One of these values:
- kSMRecordAltSourceDefault
- If
alt_data_source
is an input only channel, then data switched to this channel
input will be recorded, otherwise the data being generated on this channel output
will be recorded (this feature is normally used to record
conferenced outputs).
This value is deprecated since it is equivalent to either
kSMRecordAltSourceInput
or
kSMRecordAltSourceOutput
which could be used instead.
- kSMRecordAltSourceInput
- Data switched to
alt_data_source
input will be recorded.
This value is deprecated since several channels can take input
from the same timeslot and that is a more straightforward way of
achieving the same result.
- kSMRecordAltSourceOutput
- Data generated on
alt_data_source
output will be recorded.
- sampling_rate
- The sampling rate at which to record the data. Currently supported
values are:
- 0 - record at the rate reported via
sm_record_status().
- 8000 - the typical rate for telephony, since it is the rate at
which telephone networks themselves operate.
- 6000 - a rate which reduces file sizes at the cost of lower
quality.
- 11000 - a rate convenient for use with typical PC soundcards.
This is sufficiently close to a quarter of the rate used
by CDs (44100 Hz) that the difference is not significant,
allowing almost universal compatibility with cheap PC
soundcards which can handle 11025 Hz sampling.

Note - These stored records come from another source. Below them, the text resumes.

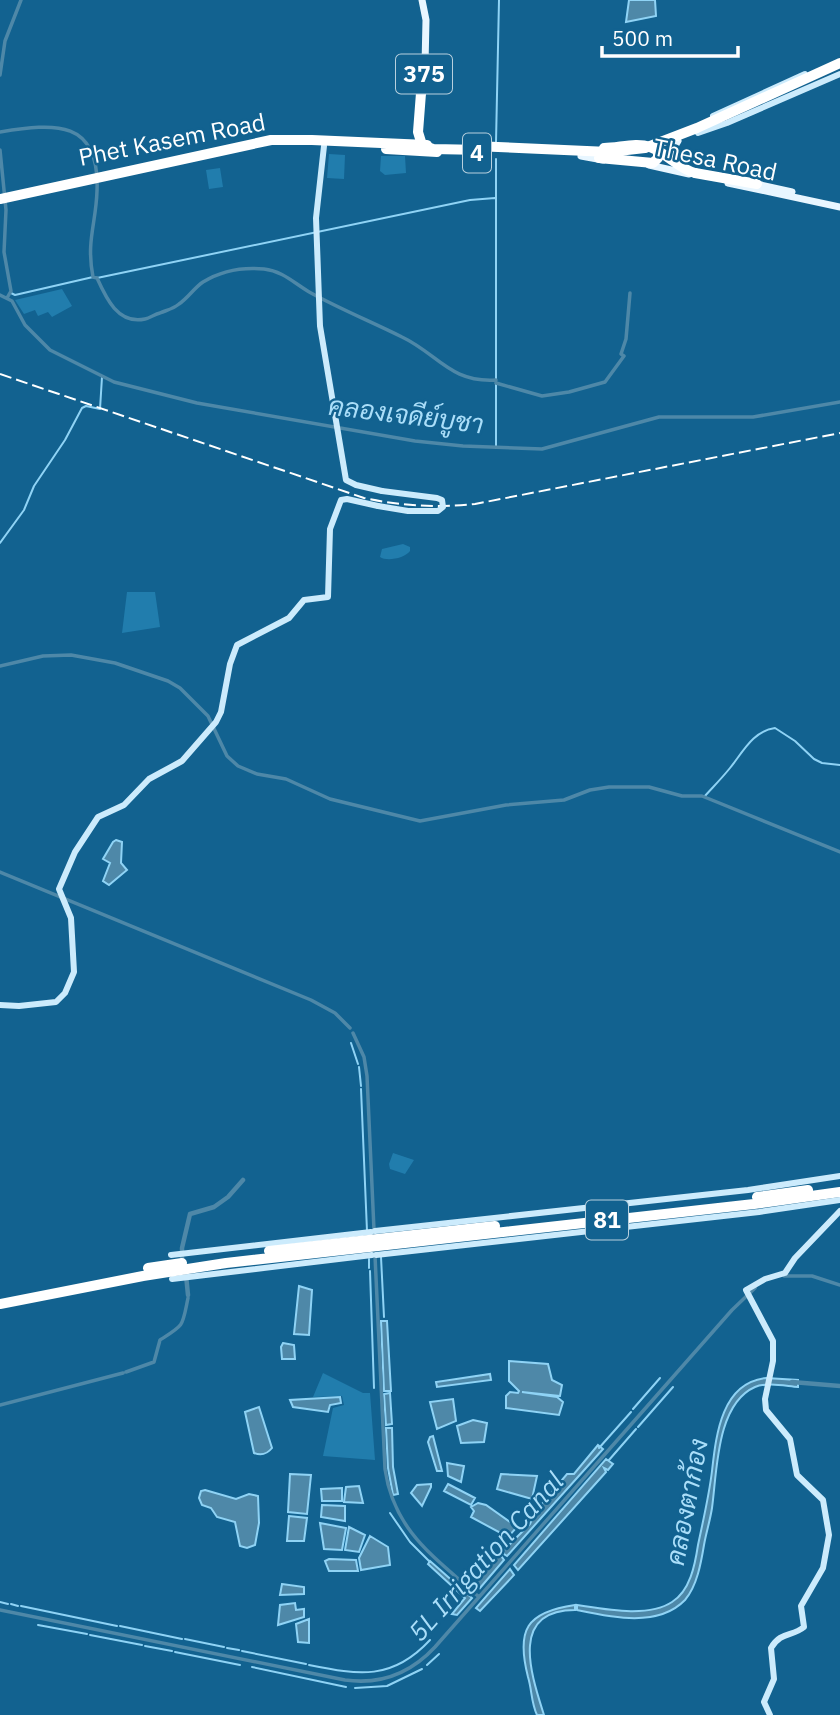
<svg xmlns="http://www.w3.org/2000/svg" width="840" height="1715" viewBox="0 0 840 1715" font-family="'IBM Plex Sans',Sarabun,sans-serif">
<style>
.green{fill:#217dad}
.water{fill:#4e88a8;stroke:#8fd3f5;stroke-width:2}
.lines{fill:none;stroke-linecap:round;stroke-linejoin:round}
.stream{stroke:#8fd3f5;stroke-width:2}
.canal{stroke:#4e88a8;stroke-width:3.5}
.river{stroke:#4e88a8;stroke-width:4.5}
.secondary{stroke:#ccebfc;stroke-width:6}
.primary{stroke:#e8f6ff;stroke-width:7}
.highway{stroke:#fff;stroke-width:10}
.rail{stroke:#fff;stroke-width:2;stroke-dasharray:12 5;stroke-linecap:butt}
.secondary-bridge{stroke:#ccebfc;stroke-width:6}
.highway-bridge{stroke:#fff;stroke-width:10}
.labels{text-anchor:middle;stroke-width:5;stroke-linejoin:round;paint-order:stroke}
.shield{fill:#126290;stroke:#b8d0de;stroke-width:2}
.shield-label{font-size:23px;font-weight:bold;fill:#fff}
.street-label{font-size:24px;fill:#fff;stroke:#126290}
.water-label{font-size:26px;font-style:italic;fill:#aadef9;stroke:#126290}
</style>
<rect width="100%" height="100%" fill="#126290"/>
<path class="green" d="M329,154L345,155L344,179L327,178Z
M381,156H405L406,173L385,175L380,171Z
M220,168L223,187L209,189L206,170Z
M62,289L72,306L52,317L48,312L38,316L35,310L24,314L15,300Z
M403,544L410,547V551C405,558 387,562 380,557L382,549Z
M127,592H155L160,627L122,633Z
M393,1153L414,1160L405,1174L390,1169L389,1164Z
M323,1373L363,1393H370L375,1460L323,1456L333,1408L344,1405L342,1396L313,1397Z"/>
<path class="water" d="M629,0H655L656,16L626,22Z
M116,840L122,842L121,863L127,870L109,885L103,881L110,863L103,859L113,842Z
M299,1286L312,1290L309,1335L294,1334Z
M381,1321H387L391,1391H384Z
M283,1343L294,1345L295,1359H282L281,1347Z
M509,1361L548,1364L552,1380L562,1385L560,1396L522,1392L557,1397L563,1402L559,1415L506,1408V1396L510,1392L518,1393L519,1391L509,1381Z
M490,1374L491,1380L437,1387L436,1382Z
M766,1378L798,1380V1387C785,1386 767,1382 755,1387C716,1404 717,1473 712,1508C710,1521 706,1533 704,1545C701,1563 697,1586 685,1600C658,1628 610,1617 577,1610V1605C604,1609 648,1618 672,1602C690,1591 695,1565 698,1545C703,1521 709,1496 712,1471C716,1436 721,1383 766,1378Z
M390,1393L392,1424L386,1425L384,1394Z
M340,1397L341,1403L330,1405L328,1412L293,1407L290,1400Z
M453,1399L456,1421L437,1429L430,1402Z
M259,1407L272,1448C268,1453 262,1456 254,1453L245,1412Z
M473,1420L487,1423L484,1442L461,1443L457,1426Z
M386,1428H392L393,1467L398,1494L393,1495L388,1468Z
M433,1436L442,1471H437L428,1442L430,1437Z
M598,1445L603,1449L507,1556L504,1554L503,1551L530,1524L535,1512L567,1474H574Z
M606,1459L613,1464L608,1470L604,1468L606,1472L518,1570L514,1565Z
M447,1463L464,1466L461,1482L448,1476Z
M290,1474L311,1475L307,1514L288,1512Z
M501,1474L537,1476L532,1499L497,1489Z
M431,1484V1487L422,1506L411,1493L417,1485Z
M448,1484L475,1498L471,1505L444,1491Z
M359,1486L363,1503L344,1502L346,1487Z
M342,1488V1501H322L321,1489Z
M205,1490L236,1499L249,1494L258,1496L259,1523L255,1545L247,1548L240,1546L235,1522L217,1517L211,1508L202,1505L199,1498L201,1491Z
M478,1503L486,1505L517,1527L508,1537L471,1517L474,1511L471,1507Z
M322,1505L345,1506V1521L321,1517Z
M289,1516L307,1518L304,1541H287Z
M320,1523L346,1528L342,1550L324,1549Z
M349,1527L365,1535L359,1552L345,1550Z
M370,1536L388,1547L390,1565L361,1570L359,1558Z
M499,1553L504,1560L480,1588L476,1582Z
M329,1559L356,1560L358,1571H329L325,1561Z
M430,1561L472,1598L457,1615L452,1614L465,1598L428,1564Z
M510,1569L514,1575L480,1611L476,1608Z
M282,1584L304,1587V1594L280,1595Z
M295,1603L296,1610L304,1609V1617L278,1625L280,1605Z
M575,1605V1610C509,1610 531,1674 544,1715H537C531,1702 532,1690 528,1677C516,1630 526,1612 575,1605Z
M309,1619V1643L298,1642L296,1624Z"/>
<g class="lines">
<path class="stream" d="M496,142L499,0
M97,278L470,200L495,198
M11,293L15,295L93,277
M496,448V159
M0,543L24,510L34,486L65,440L82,408L86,406L100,409L102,377
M704,797C713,787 722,778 730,768C743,752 753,731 775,728L795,741L814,759L822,763L840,765
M351,1043L358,1064
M359,1067L361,1086
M361,1089L367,1231
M381,1257L384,1317
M369,1259V1268
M370,1271L374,1388
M633,1409L660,1378
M638,1427L673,1387
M599,1448L631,1412
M609,1460L636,1429
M390,1513L410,1542L430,1562
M0,1602L8,1604
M11,1604L18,1606
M21,1606L117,1626
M38,1625L87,1634
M120,1626L182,1639
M90,1635L142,1645
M185,1639L224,1647
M145,1646L172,1651
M227,1648L239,1650
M242,1651L306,1664
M175,1652L240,1665
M309,1665C359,1675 392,1681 430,1640
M427,1665L439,1654
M252,1667L346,1687
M355,1688L387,1686L422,1669"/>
<path class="canal" d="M0,75L5,41L21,0
M0,132C55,123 100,119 97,191C96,224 86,241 93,277L97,278C106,298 118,325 145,319C150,318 155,314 160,313C167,310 173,309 179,304C188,298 194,288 203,282C221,271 243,267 264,269C283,271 295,284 311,293C340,309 372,322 402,337C438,354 450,383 496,380
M0,150L6,210L4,252L11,291L7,298
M0,295L12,301L25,325L50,350L114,382L197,403L415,441L463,446L542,449L659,417H753L840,402
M496,383L542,396L569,392L605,382L624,356L621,354L626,339L630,293
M0,666L43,656L71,655L115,663L168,681L180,688L208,716L227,756L238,766L257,774L286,779L330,799L420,821L506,805L564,800L590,790L609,787H649L682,796H702L840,852
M0,872L311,1000L335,1013L350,1028
M353,1033L364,1057L367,1076L374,1230
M375,1256L385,1469C394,1532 436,1558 479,1597
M784,1276H812L840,1285
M126,1372L154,1362L160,1340C185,1324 182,1327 188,1298
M0,1405L123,1373
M0,1610L345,1680C381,1685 410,1674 435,1647L732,1310L755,1288"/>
<path class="river" d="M182,1263V1248L190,1214L214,1207L228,1197L243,1180
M186,1275L188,1295
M792,1382L840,1386"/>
<path class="secondary" d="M713,116L805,74
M698,133L727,123L840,74
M324,146L316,218L320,326L346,480L356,485L382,491
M0,1005L19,1006L56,1002L65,993L74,972L71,918L59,889L75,852L98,817L124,805L149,779L182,761L216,722L221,712L230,664L237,645L289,618L304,600L328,597L330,529L341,500L347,499L378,506
M375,1231L748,1190L840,1176
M171,1255L371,1232
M376,1255L759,1212L840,1200
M172,1279L372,1255
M770,1715L764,1702L774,1679L771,1648C781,1631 792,1637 804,1627L801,1606L823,1568L829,1535L823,1500L797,1475L790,1439L766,1410L765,1399L773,1361V1341L746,1290L765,1279L785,1273L795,1258L840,1211"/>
<path class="primary" d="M422,0L426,20L425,65
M581,156L603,160
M673,159L672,151L678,141
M649,165L689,174
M728,183L840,207
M752,183L792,192"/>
<path class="highway" d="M421,93V60
M474,146L609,152L645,148L697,128L840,63
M386,149L437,152
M599,158L653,163L658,158V151
M695,173L757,184
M0,199L271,140H312L427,145
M757,1197L808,1190
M269,1251L495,1226
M148,1268L182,1263
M0,1304L143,1276L226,1263L754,1204L840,1192"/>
<path class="rail" d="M0,374L364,498C401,506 437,508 475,504L840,433"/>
<path class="secondary-bridge" d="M378,506L408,511H438L443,507L442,500L437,498L382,491"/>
<path class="highway-bridge" d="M421,93L418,132L422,145L433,149L483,150
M604,148C619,148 636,142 650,147C667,153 677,168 695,173"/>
</g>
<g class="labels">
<g class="shield">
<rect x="396" y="54.5" width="56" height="39" rx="5"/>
<rect x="463" y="133.5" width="28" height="39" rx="5"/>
<rect x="586" y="1200.5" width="42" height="39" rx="5"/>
</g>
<g class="shield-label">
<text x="424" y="82">375</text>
<text x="477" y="161">4</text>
<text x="607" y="1228">81</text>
</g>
<g class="street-label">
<text transform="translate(172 140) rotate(-11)" y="8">Phet Kasem Road</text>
<text transform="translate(715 160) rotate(12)" y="8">Thesa Road</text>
</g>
<g class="water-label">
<text transform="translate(406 415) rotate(7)" y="9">คลองเจดีย์บูชา</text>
<text transform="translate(687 1502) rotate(-79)" y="9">คลองตาก้อง</text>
<text transform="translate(486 1557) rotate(-48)" y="9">5L Irrigation Canal</text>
</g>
</g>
<path d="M602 46v10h136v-10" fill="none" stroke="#ffffff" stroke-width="3.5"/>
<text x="612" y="46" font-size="21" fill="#ffffff" stroke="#126290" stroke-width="5" paint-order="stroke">500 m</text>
</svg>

Note that when you specify a non-zero value here, this function
assumes that the source of the data to be recorded is providing
data at 8000 samples per second. The use of data at other rates is
not supported and will cause the data to be recorded at an incorrect
sampling rate. Consequently, the use of a non-zero value in this
field is deprecated.
- min_noise_level
- The minimum level, in dBm0, that the noise estimate of the grunt detector may
reach. The default is -55 dBm0. Only used if
silence_elimination
or
max_silence
are non zero.
Requires the module
grunt.
- grunt_threshold
- The threshold, in dB, above the noise estimate of the grunt detector at
which a signal is considered present. The default is 15 dB. Only used if
min_noise_level
is non zero.
Requires the module
grunt.
- grunt_holdoff
- The period, in ms, following start of speech, to disable updating the estimate of the background noise energy
(a non-zero period, typically 1000ms, can be required when long periods of uninterrupted speech are expected).
Requires the module
grunt.
- max_initial_silence
- If both
max_silence
and this parameter are non-zero, then this parameter specifies the maximum period of silence allowed, in ms, prior
to start of speech, whereas the max_silence timeout will now specify maximum period of silence allowed subsequent to the start of speech.
Requires the module
grunt.
Returns
0
if call completed successfully, otherwise a standard error such as:
- ERR_SM_DEVERR - device error
- ERR_SM_WRONG_CHANNEL_STATE - if already recording
- ERR_SM_WRONG_CHANNEL_TYPE - if attempt to record using output channel
- ERR_SM_NOT_SAME_MODULE - alt_data_source channel not located on same module
This function is part of the Prosody speech processing API.